Ma se qualcuno vuole proprio una bella foto sul tema Cristiano Ronaldo e Palestina può guardare quella scattata nel 2010 assieme all’allora Presidente israeliano Shimon Peres, venuto in visita al centro d’allenamento del Real Madrid (che per certi versi fa il paio con l’incontro, avvenuto nella stessa location, con il piccolo Ahmad). Se invece vogliamo un video, potrebbe andare bene quello di uno spot televisivo israeliano del 2016, al quale l’attaccante ex Juventus si prestò volentieri, scatenando molte proteste sui social da parte degli utenti pro-Palestina. Nel giugno 2022, l’emittente televisiva France 24 ha fatto un debunking in diretta di un servizio della tv di stato iraniana, smentendo ben sette false notizie che “dimostravano” il supporto alla causa palestinese da parte di Ronaldo. Si tratta ovviamente delle stesse cose di cui si è scritto qui sopra, e che continuano imperterrite a circolare.

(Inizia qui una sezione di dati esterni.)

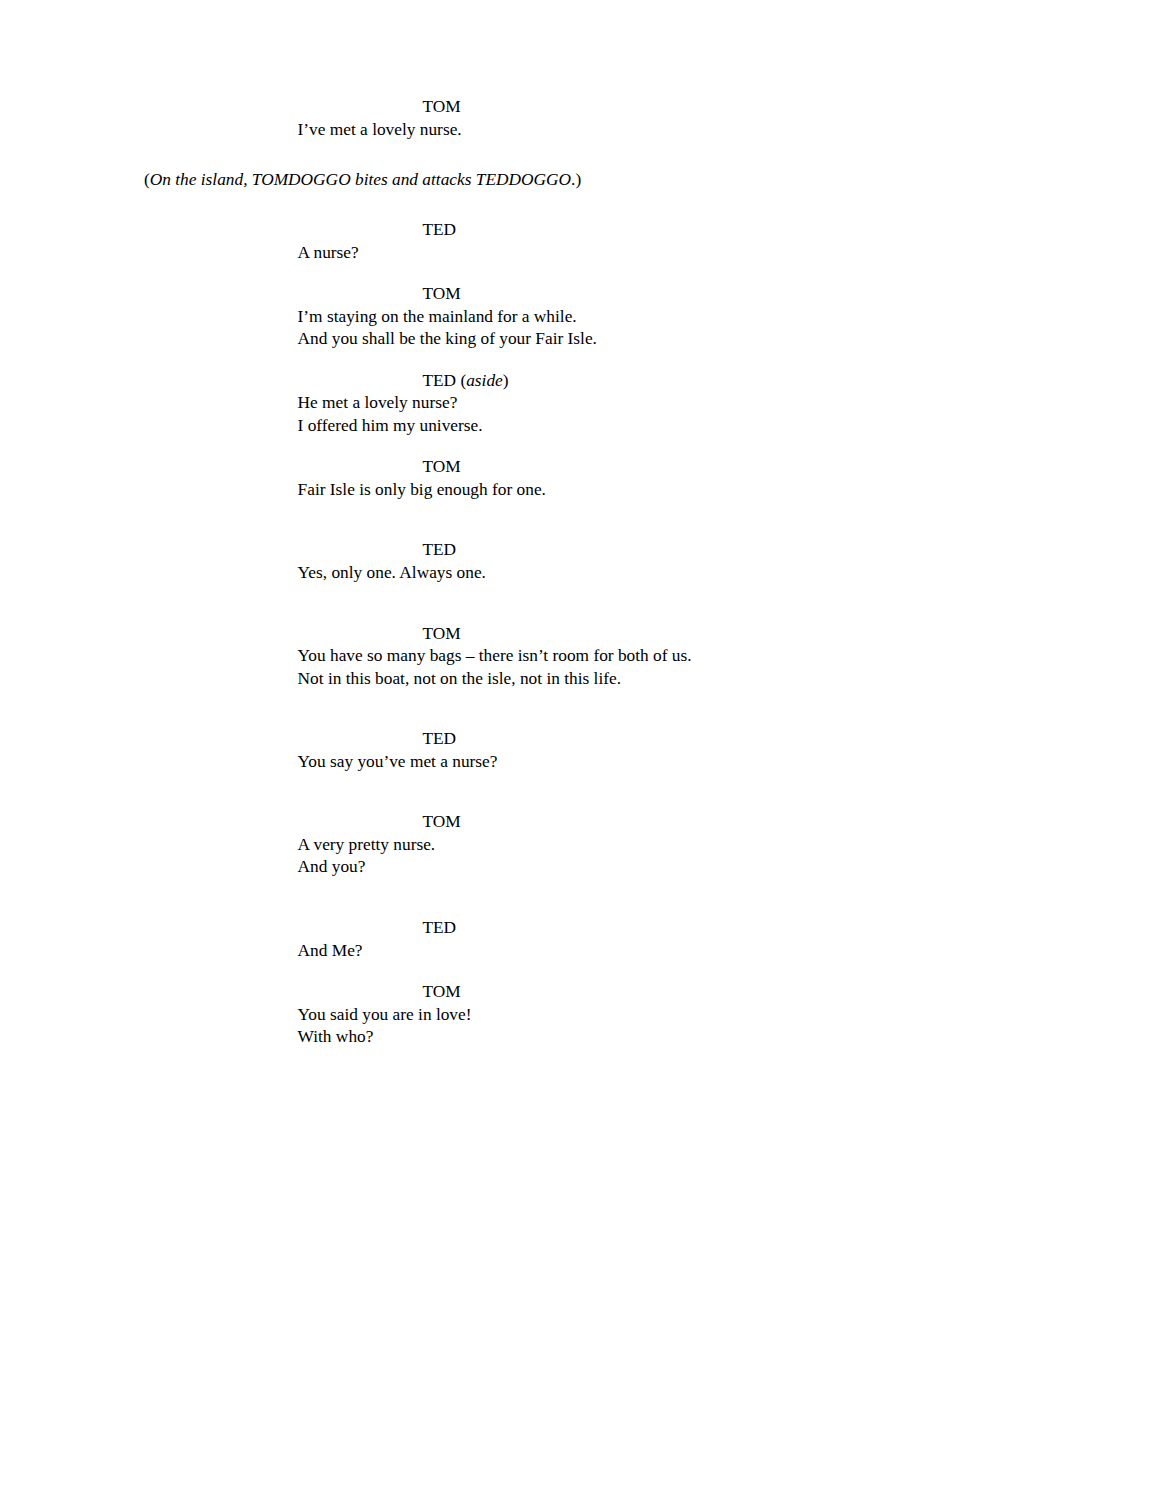TOM
I’ve met a lovely nurse.
(On the island, TOMDOGGO bites and attacks TEDDOGGO.)
TED
A nurse?
TOM
I’m staying on the mainland for a while.
And you shall be the king of your Fair Isle.
TED (aside)
He met a lovely nurse?
I offered him my universe.
TOM
Fair Isle is only big enough for one.
TED
Yes, only one. Always one.
TOM
You have so many bags – there isn’t room for both of us.
Not in this boat, not on the isle, not in this life.
TED
You say you’ve met a nurse?
TOM
A very pretty nurse.
And you?
TED
And Me?
TOM
You said you are in love!
With who?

È questo solo un articolo di debunking su un calciatore famoso e la politica? Forse sì, ma forse se ne può trarre anche una lezione più ampia. Ad esempio sul potere dell’informazione, anzi dell’informazione “alternativa”, nata con nobili intenti ma oggi sempre più spesso divisa tra siti disposti a pubblicare qualunque cosa porti click (e quindi soldi) e altri controllati da governi non propriamente democratici o comunque interessati a sostenere un certo tipo di propaganda, a prescindere dalla realtà dei fatti. Si è visto sopra come questa leggenda sia partita bene o male da testate come Russia Today per arrivare fino alla tv pubblica dell’Iran. E, se è vero che gran parte del pubblico occidentale medio non ha mai saputo nulla dei presunti legami tra Cristiano Ronaldo e la Palestina, per una nicchia di sinistra e interessata al conflitto in Medio Oriente questa vicenda è spesso divenuta una verità conclamata. Siamo tutti d’accordo che le idee politiche di un calciatore non siano un fatto così socialmente rilevante, ma questa piccola storia fa capire come certe notizie circolino e arrivino a determinate persone. E una volta che la bufala smette di essere il calciatore e inizia a essere qualcosa di più serio, ecco che cominciano i problemi.